My experience at an AHIMA trainer session Part 2
In a recent post, I talked about my experience attending an American Health Information Management Association (AHIMA) Academy for ICD-10 trainer session. While I am excited about certain aspects of ICD-10-CM, I’m not as quick to warm up to ICD-10-PCS, which is very different from what we currently use in ICD-9-CM Volume 3.
The use of the many tables and definitions of certain procedures make this system much more applicable in a clinical sense. However, I did find myself having to continually reference definitions of the various root operations in the front of the PCS manual.
I would read a question and have to really think about whether the question was about a “change,” “replacement,” “extraction,” “extirpation,” etc.
Extirpation was my word of the day. I looked this word up in the Merriam-Webster Dictionary only to find the definition includes the following:
- To pull up by the roots
- To destroy completely
- To remove by surgery
Well, that didn’t help me much considering some of my choices for root operations include destruction, resection, transplantation, and excision, which all seem similar, don’t they?
Luckily, the introduction to the ICD-10-PCS manual provides a specific definition for extirpation, which is “taking or cutting out solid matter from a body part” (e.g., removal of a calculus). I’m glad this definition was in the manual otherwise I would have had a hard time using the official definition.

Extracted data:
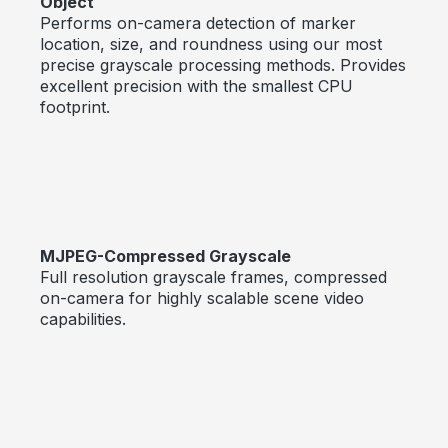
Object
Performs on-camera detection of marker
location, size, and roundness using our most
precise grayscale processing methods. Provides
excellent precision with the smallest CPU
footprint.
MJPEG-Compressed Grayscale
Full resolution grayscale frames, compressed
on-camera for highly scalable scene video
capabilities.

Task requirements:
A: In the post about the AHIMA trainer session, how does the introduction to the ICD-10-PCS manual define extirpation?
B: From the post about the AHIMA trainer session, output the passage starting with "The use of the" and going on through "similar, don’t they?".
C: In the post about the AHIMA trainer session, which root operations does the writer name as choices that seem similar to extirpation?

Solutions in order:
A: It defines extirpation as "taking or cutting out solid matter from a body part."

B:
The use of the many tables and definitions of certain procedures make this system much more applicable in a clinical sense. However, I did find myself having to continually reference definitions of the various root operations in the front of the PCS manual.
I would read a question and have to really think about whether the question was about a “change,” “replacement,” “extraction,” “extirpation,” etc.
Extirpation was my word of the day. I looked this word up in the Merriam-Webster Dictionary only to find the definition includes the following:
- To pull up by the roots
- To destroy completely
- To remove by surgery
Well, that didn’t help me much considering some of my choices for root operations include destruction, resection, transplantation, and excision, which all seem similar, don’t they?

C:
- destruction
- resection
- transplantation
- excision